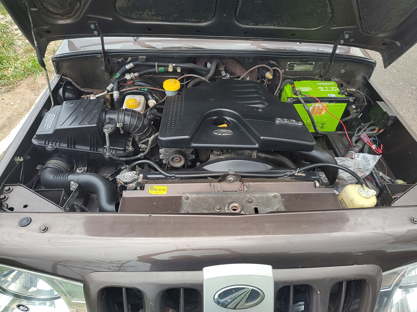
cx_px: 208
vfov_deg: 58.9
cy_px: 156
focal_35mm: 23
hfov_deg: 73.9
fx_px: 277
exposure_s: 1/411
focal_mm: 5.56
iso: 100
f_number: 1.8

———

Activity |
Would you return the material above exactly, apart from its pictures?

Problem solution |
cx_px: 208
vfov_deg: 58.9
cy_px: 156
focal_35mm: 23
hfov_deg: 73.9
fx_px: 277
exposure_s: 1/411
focal_mm: 5.56
iso: 100
f_number: 1.8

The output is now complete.